# [ABOUT THIS TASK]
Copy the text of every one of the records below without changing a character, and leave the pictures out of your answer.

# [DATA FOR PROCESSING]
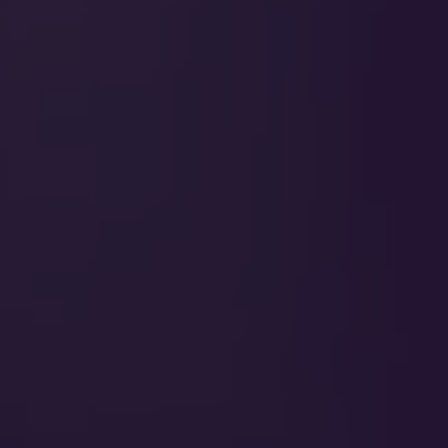
Studenten.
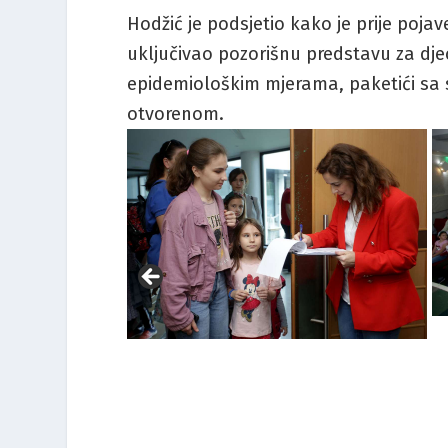
Hodžić je podsjetio kako je prije po
uključivao pozorišnu predstavu za dje
epidemiološkim mjerama, paketići sa sl
otvorenom.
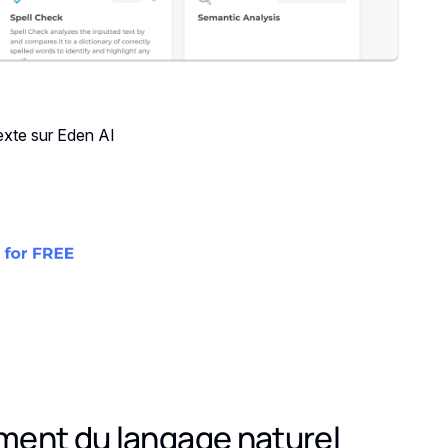
exte sur Eden AI
ment du langage naturel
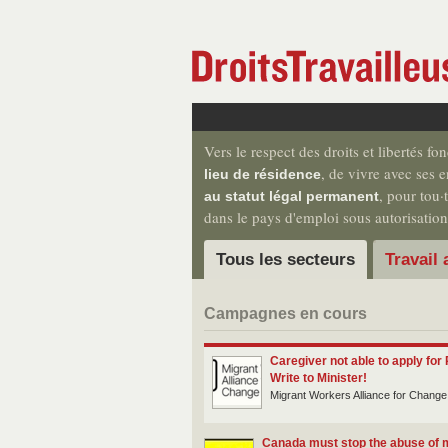
Vers le respect des droits et libertés fo
, de vivre avec ses e
lieu de résidence
, pour tou·
au statut légal permanent
dans le pays d'emploi sous autorisation
Tous les secteurs
Travail 
Campagnes en cours
Caregiver not able to apply for
Write to Minister!
Migrant Workers Alliance for Change
Canada must stop the abuse of 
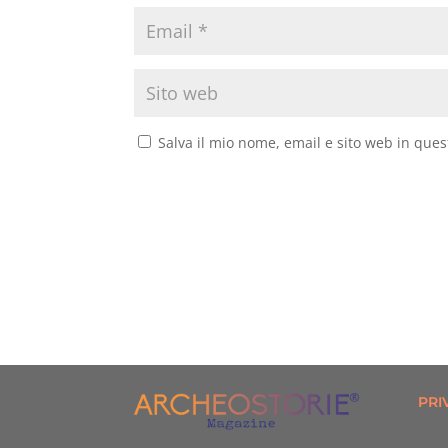
Salva il mio nome, email e sito web in que
PRI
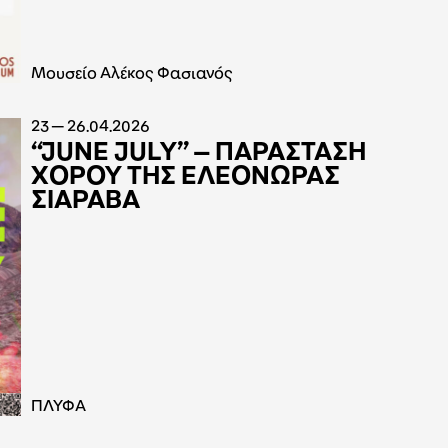
Μουσείο Αλέκος Φασιανός
23 — 26.04.2026
“JUNE JULY” – ΠΑΡΑΣΤΑΣΗ
ΧΟΡΟΥ ΤΗΣ ΕΛΕΟΝΩΡΑΣ
ΣΙΑΡΑΒΑ
ΠΛΥΦΑ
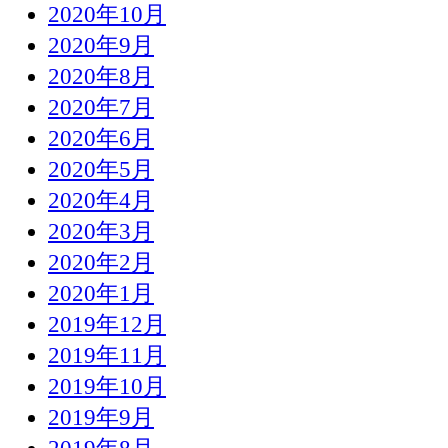
2020年10月
2020年9月
2020年8月
2020年7月
2020年6月
2020年5月
2020年4月
2020年3月
2020年2月
2020年1月
2019年12月
2019年11月
2019年10月
2019年9月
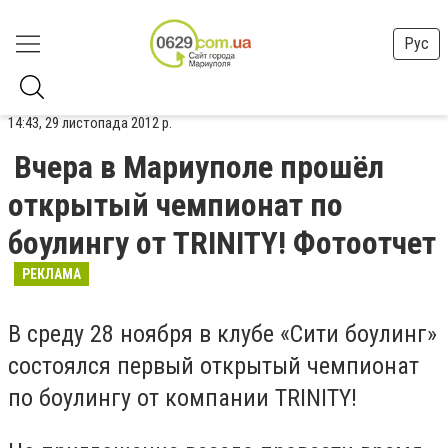
Рус
14:43, 29 листопада 2012 р.
Вчера в Мариуполе прошёл
открытый чемпионат по
боулингу от TRINITY! Фотоотчет
РЕКЛАМА
В среду 28 ноября в клубе «Сити боулинг»
состоялся первый открытый чемпионат
по боулингу от компании
TRINITY!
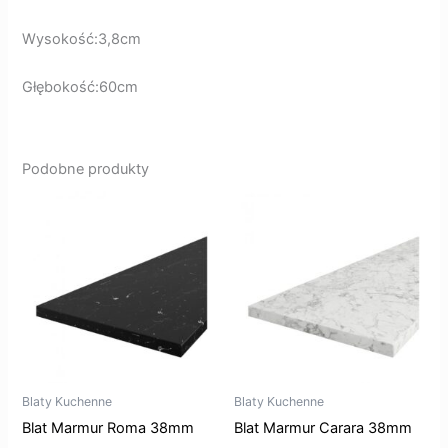
Wysokość:3,8cm
Głębokość:60cm
Podobne produkty
Blaty Kuchenne
Blaty Kuchenne
Blat Marmur Roma 38mm
Blat Marmur Carara 38mm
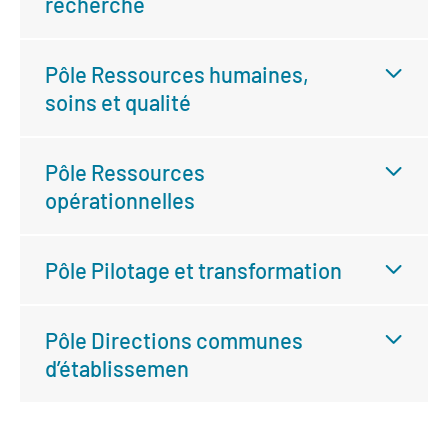
recherche
Pôle Ressources humaines,
soins et qualité
Pôle Ressources
opérationnelles
Pôle Pilotage et transformation
Pôle Directions communes
d’établissemen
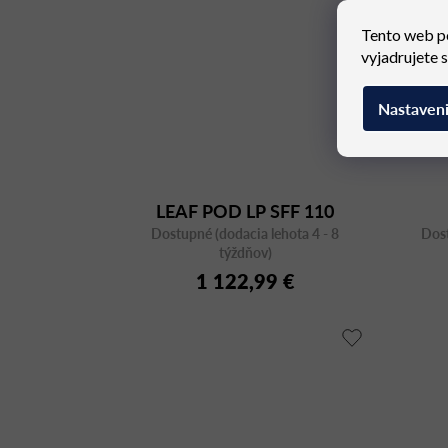
Tento web p
vyjadrujete 
Nastaven
LEAF POD LP SFF 110
Dostupné (dodacia lehota 4 - 8
Dost
týždňov)
1 122,99 €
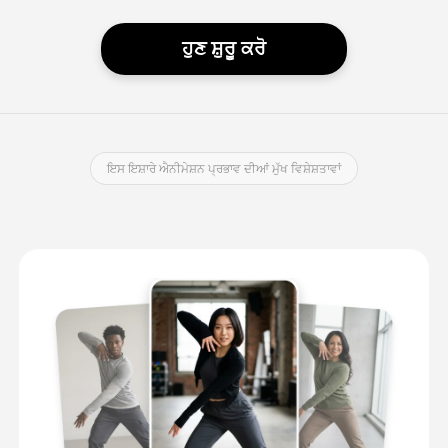
ਹੁਣ ਸ਼ੁਰੂ ਕਰੋ
ਇਸ ਇਸ਼ਾਰੇ ਐਨੀਮੇਸ਼ਨ ਪ੍ਰਭਾਵ ਦੀਆਂ ਮੁੱਖ ਵਿਸ਼ੇਸ਼ਤਾਵਾਂ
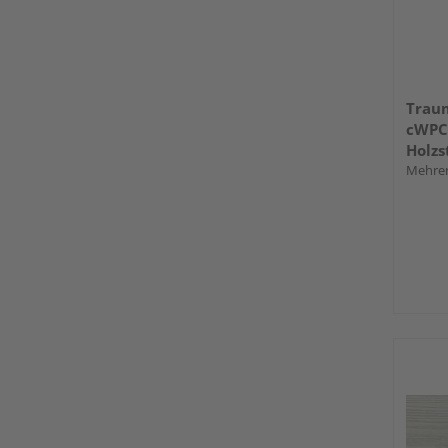
Trau
cWPC 
Holzs
längs
Mehrer
WPC 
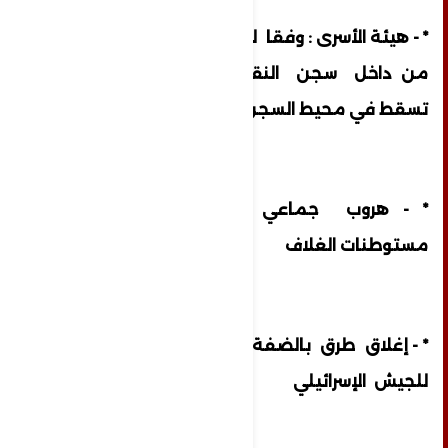
* - هيئة الأسرى : وفقا لمصاد ر خاصة ورسمية
من داخل سجن النقب صواريخ المقاومة
تسقط في محيط السجن
* - هروب جماعي للمستوطنين من
مستوطنات الغلاف
* - إغلاق طرق بالضفة الغربية واستنفار كبير
للجيش الإسرائيلي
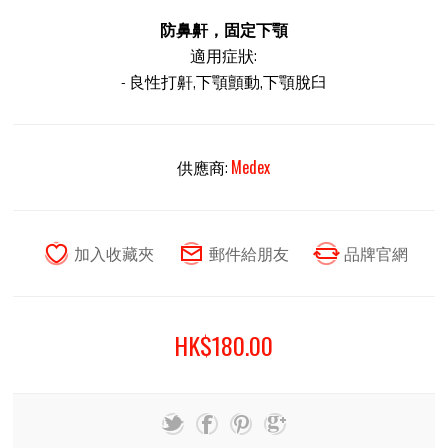
防鼻鼾，固定下顎
適用症狀:
- 良性打鼾,下顎顫動,下顎脫臼
供應商:
Medex
HK$180.00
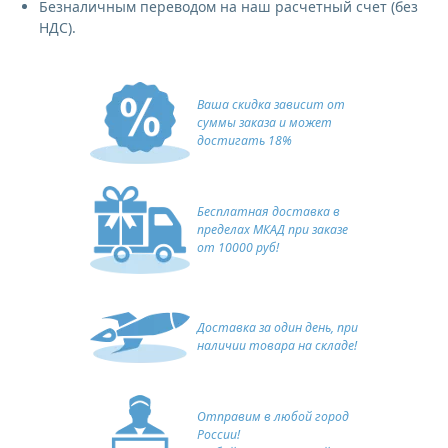
Безналичным переводом на наш расчетный счет (без
НДС).
Ваша скидка зависит от
суммы заказа и может
достигать 18%
Бесплатная доставка в
пределах МКАД при заказе
от 10000 руб!
Доставка за один день, при
наличии товара на складе!
Отправим в любой город
России!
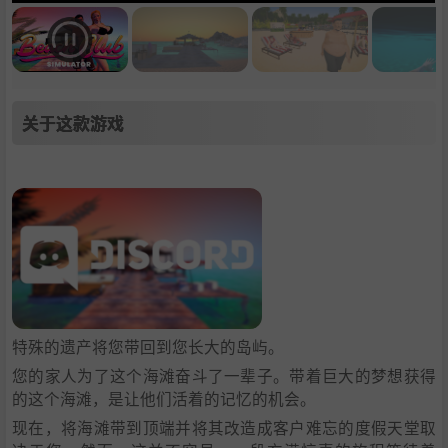
关于这款游戏
特殊的遗产将您带回到您长大的岛屿。
您的家人为了这个海滩奋斗了一辈子。带着巨大的梦想获得
的这个海滩，是让他们活着的记忆的机会。
现在，将海滩带到顶端并将其改造成客户难忘的度假天堂取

# [RESULT OF THIS EXERCISE]
Studenten.
Hodžić je podsjetio kako je prije po
uključivao pozorišnu predstavu za dje
epidemiološkim mjerama, paketići sa sl
otvorenom.
exte sur Eden AI
ment du langage naturel
Vers le respect des droits et libertés fo
, de vivre avec ses e
lieu de résidence
, pour tou·
au statut légal permanent
dans le pays d'emploi sous autorisation
Tous les secteurs
Travail 
Campagnes en cours
Caregiver not able to apply for
Write to Minister!
Migrant Workers Alliance for Change
Canada must stop the abuse of 
Salva il mio nome, email e sito web in que
PRI
Μουσείο Αλέκος Φασιανός
23 — 26.04.2026
“JUNE JULY” – ΠΑΡΑΣΤΑΣΗ
ΧΟΡΟΥ ΤΗΣ ΕΛΕΟΝΩΡΑΣ
ΣΙΑΡΑΒΑ
ΠΛΥΦΑ
2020年10月
2020年9月
2020年8月
2020年7月
2020年6月
2020年5月
2020年4月
2020年3月
2020年2月
2020年1月
2019年12月
2019年11月
2019年10月
2019年9月
Рус
14:43, 29 листопада 2012 р.
Вчера в Мариуполе прошёл
открытый чемпионат по
боулингу от TRINITY! Фотоотчет
РЕКЛАМА
В среду 28 ноября в клубе «Сити боулинг»
состоялся первый открытый чемпионат
по боулингу от компании
TRINITY!
Wysokość:3,8cm
Głębokość:60cm
Podobne produkty
Blaty Kuchenne
Blaty Kuchenne
Blat Marmur Roma 38mm
Blat Marmur Carara 38mm
recherche
Pôle Ressources humaines,
soins et qualité
Pôle Ressources
opérationnelles
Pôle Pilotage et transformation
Pôle Directions communes
d’établissemen
Tento web p
vyjadrujete 
Nastaven
LEAF POD LP SFF 110
Dostupné (dodacia lehota 4 - 8
Dost
týždňov)
1 122,99 €
ਹੁਣ ਸ਼ੁਰੂ ਕਰੋ
ਇਸ ਇਸ਼ਾਰੇ ਐਨੀਮੇਸ਼ਨ ਪ੍ਰਭਾਵ ਦੀਆਂ ਮੁੱਖ ਵਿਸ਼ੇਸ਼ਤਾਵਾਂ
Trau
cWPC 
Holzs
längs
Mehrer
WPC 
* - هيئة الأسرى : وفقا لمصاد ر خاصة ورسمية
من داخل سجن النقب صواريخ المقاومة
تسقط في محيط السجن
* - هروب جماعي للمستوطنين من
مستوطنات الغلاف
* - إغلاق طرق بالضفة الغربية واستنفار كبير
للجيش الإسرائيلي
防鼻鼾，固定下顎
適用症狀:
- 良性打鼾,下顎顫動,下顎脫臼
供應商:
Medex
HK$180.00
Безналичным переводом на наш расчетный счет (без
НДС).
Ваша скидка зависит от
суммы заказа и может
достигать 18%
Бесплатная доставка в
пределах МКАД при заказе
от 10000 руб!
Доставка за один день, при
наличии товара на складе!
Отправим в любой город
России!
关于这款游戏
特殊的遗产将您带回到您长大的岛屿。
您的家人为了这个海滩奋斗了一辈子。带着巨大的梦想获得
的这个海滩，是让他们活着的记忆的机会。
现在，将海滩带到顶端并将其改造成客户难忘的度假天堂取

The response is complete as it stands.